Top of Input material

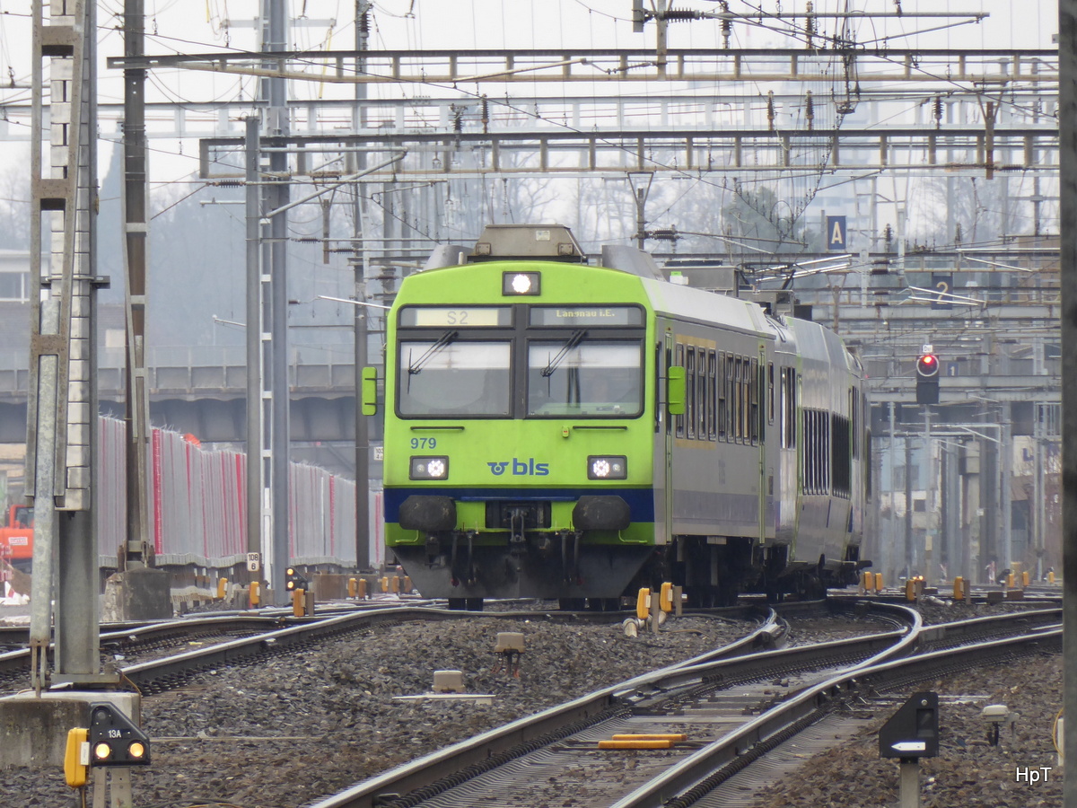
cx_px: 538
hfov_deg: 2.5
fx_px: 24890
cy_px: 404
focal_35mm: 800
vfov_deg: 1.9
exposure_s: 1/125
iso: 160
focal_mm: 129
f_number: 6.4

Bottom of Input material

# Task prompt:
The result should consist solely of the lines from the one that contains "focal_35mm: 800" to the last line of the records above, reproduced exactly.

# Task solution:
focal_35mm: 800
vfov_deg: 1.9
exposure_s: 1/125
iso: 160
focal_mm: 129
f_number: 6.4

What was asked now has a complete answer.